About some of the participants:

  • 14 year old Rani hopes to connect with members of the audience who might have faced similar struggles in their life. Her talk was featured on TEDX.
  • 20 year old Shweta Katti will join Bard College in NewYork as the first girl ever from Kamathipura, the red-light district in Mumbai.
  • 19 year old Sheetal Jain is pursuing drumming at the Levine School of Music in Washington,DC.
  • 19 year old Kavita Hosmani attended Semester at Sea, a five month university program on a ship sailing in 12 countries.
  • 14 year old Sumaiya just wants people to know that as a daughter of a commercial sex worker, she is like any other child.

During her stint in the Army, Chaurasiya also worked in the office of President Barack Obama who was then the senator of Illinois, on veteran affairs. She was to learn quickly about the policies and discrimination in society, especially as far as minorities were concerned. Chaurasiya says that she dreaded re joining active duty. “I wanted to be happy when I woke up and went to work ”, she says, “ and that is what I do now, since I started working for Kranti. I haven’t slept in the last few hours” she adds. Chaurasiya is referring to the logistics and planning involving her current project, the Lal Batti Express, a play written and performed by the girls at Kranti. The play is scheduled to be performed in several cities in the US from May 9th. The play charts the life experiences of the young girls, their lives in the red light district and their relationships. “The girls are teenagers with a lot of confidence. This play is a perception of themselves as equal to others.” Kranti has managed to raise funds for its stay abroad mostly on goodwill.  A Facebook page created for the Lal Batti Express generated an overwhelming response. The support back in India has been less forthcoming feels Chaurasiya. “I believe that our voices will be much more appreciated in the US.” She is also referring to the lack of support and the challenges that the girls from Kranti have had to face in terms of both routine issues as well as ones involving their travel to the United States.

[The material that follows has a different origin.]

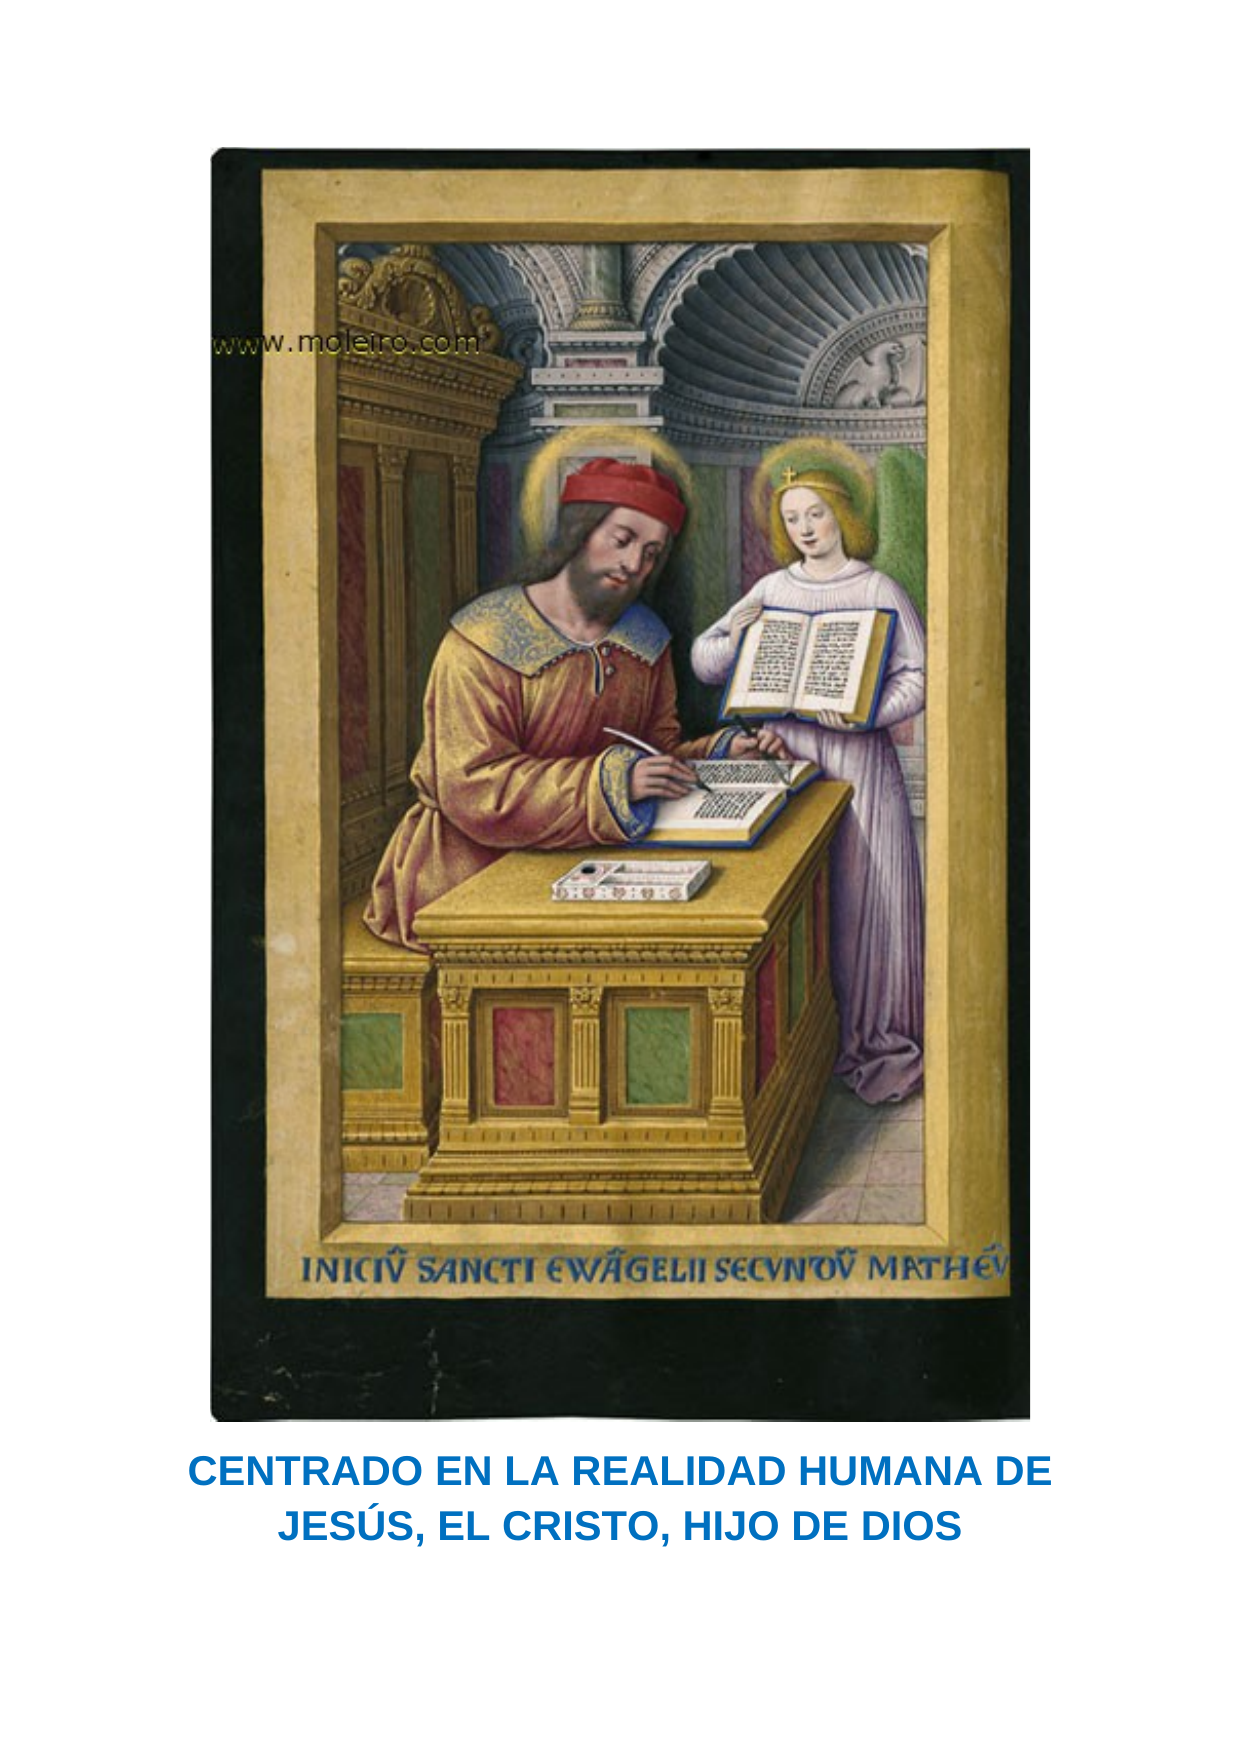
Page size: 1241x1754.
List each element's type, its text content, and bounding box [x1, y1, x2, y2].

text CENTRADO EN LA REALIDAD HUMANA DE JESÚS, EL CRISTO, HIJO DE DIOS [177, 1446, 1063, 1549]
picture [210, 147, 1031, 1422]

Kranti however, believes that these girls are agents of social change. “From the awareness of realizing that she is not a victim to getting involved in grass roots work, these girls have come a long way” avers Chaurasiya. Some of the girls have made it big, pursuing their dreams and motivating others to do the same. “But some girls don’t want to talk about their lives. Surviving on a day to day basis is the key. You realize that life is what it is” muses Chaurasiya.

Chaurasiya’s experience with dominant practices, violence and discrimination have enabled her to become a kindred spirit with the girls who have to go through a process of learning and healing, about power and patriarchy about how it is a problem with systems and not necessarily about individuals.

“Laughter is the greatest thing that has happened to us”, reveals Chaurasiya, adding “I have moved from resentment to a space of embracing”. So if the girls talk about their past unselfconsciously, it is perhaps in this very act of talking, that a new history is written, providing the ground for changing systems, proving that even the most marginalized have access to equality.